Dr. Joseph Tucker, an infectious disease specialist at the University of North Carolina, saw Stephenson's August 22 tweet and reached out to her suggesting that they look at an independent panel in the UK that makes recommendations to the government on Covid-19, called The Independent SAGE.
He said he already knows he would want a US independent panel to look different. The British committee is made up of experts, but Tucker envisions having coronavirus survivors, as well as trusted community and religious leaders on any US panel, as well as vaccine experts.
"I want to have a body that's really trusted. What if members were like, say, Oprah? People who are reasonable and have large followings in the US and are not political and are widely recognized as thoughtful," Tucker said.

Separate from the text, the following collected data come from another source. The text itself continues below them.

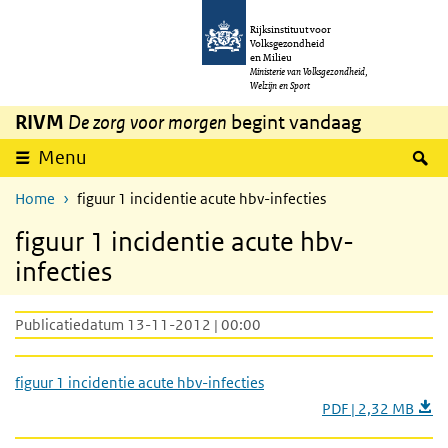
Overslaan en naar de inhoud gaan
Direct naar de hoofdnavigatie
Rijksinstituut voor
Volksgezondheid
en Milieu
Ministerie van Volksgezondheid,
Welzijn en Sport
RIVM
De zorg voor morgen
begint vandaag
Z
Menu
Home
figuur 1 incidentie acute hbv-infecties
figuur 1 incidentie acute hbv-
infecties
Publicatiedatum 13-11-2012 | 00:00
figuur 1 incidentie acute hbv-infecties
PDF | 2,32 MB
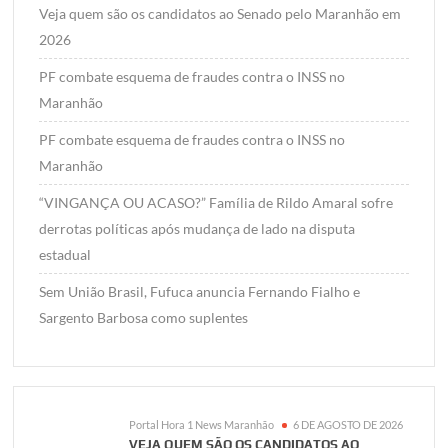
Veja quem são os candidatos ao Senado pelo Maranhão em
2026
PF combate esquema de fraudes contra o INSS no
Maranhão
PF combate esquema de fraudes contra o INSS no
Maranhão
“VINGANÇA OU ACASO?” Família de Rildo Amaral sofre
derrotas políticas após mudança de lado na disputa
estadual
Sem União Brasil, Fufuca anuncia Fernando Fialho e
Sargento Barbosa como suplentes
Portal Hora 1 News Maranhão
6 DE AGOSTO DE 2026
VEJA QUEM SÃO OS CANDIDATOS AO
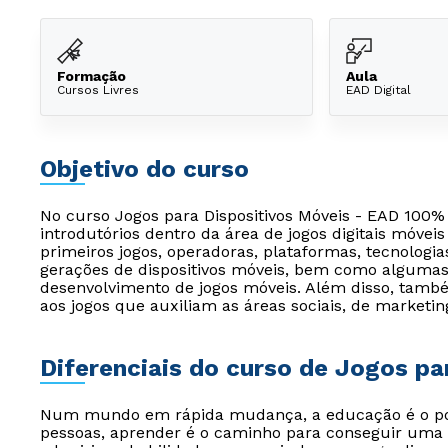
Formação
Aula
Cursos Livres
EAD Digital
Objetivo do curso
No curso Jogos para Dispositivos Móveis - EAD 100%
introdutórios dentro da área de jogos digitais móvei
primeiros jogos, operadoras, plataformas, tecnologi
gerações de dispositivos móveis, bem como algumas
desenvolvimento de jogos móveis. Além disso, també
aos jogos que auxiliam as áreas sociais, de marketing
Diferenciais do curso de Jogos pa
Num mundo em rápida mudança, a educação é o pont
pessoas, aprender é o caminho para conseguir uma 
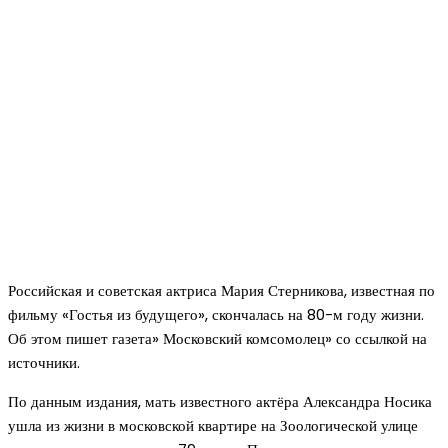
Российская и советская актриса Мария Стерникова, известная по
фильму «Гостья из будущего», скончалась на 80-м году жизни.
Об этом пишет газета» Московский комсомолец» со ссылкой на
источники.
По данным издания, мать известного актёра Александра Носика
ушла из жизни в московской квартире на Зоологической улице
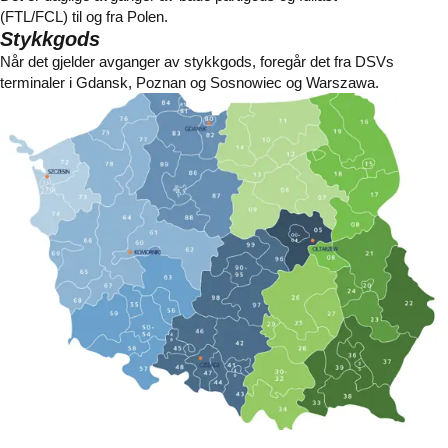
(FTL/FCL) til og fra Polen.
Stykkgods
Når det gjelder avganger av stykkgods, foregår det fra DSVs
terminaler i Gdansk, Poznan og Sosnowiec og Warszawa.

Walensky, the infectious disease specialist at Massachusetts General Hospital, likes the idea, and thinks back to the early days of the HIV epidemic, when gay men protested to take part in policy decisions.
"When they were doing die-ins in front of the NIH, Dr. Fauci said 'Let them in, I want to hear what they have to say,'" said Walensky, referring to the top infectious disease doctor at the National Institutes of Health. "They had a voice at the table."
Something similar could be done for Covid-19 decisions, including the reviews of coronavirus vaccines, she said.
"The panel would have the community's best interest at heart," she said. "It's not the scientists speaking to the community, but the community speaking to the community."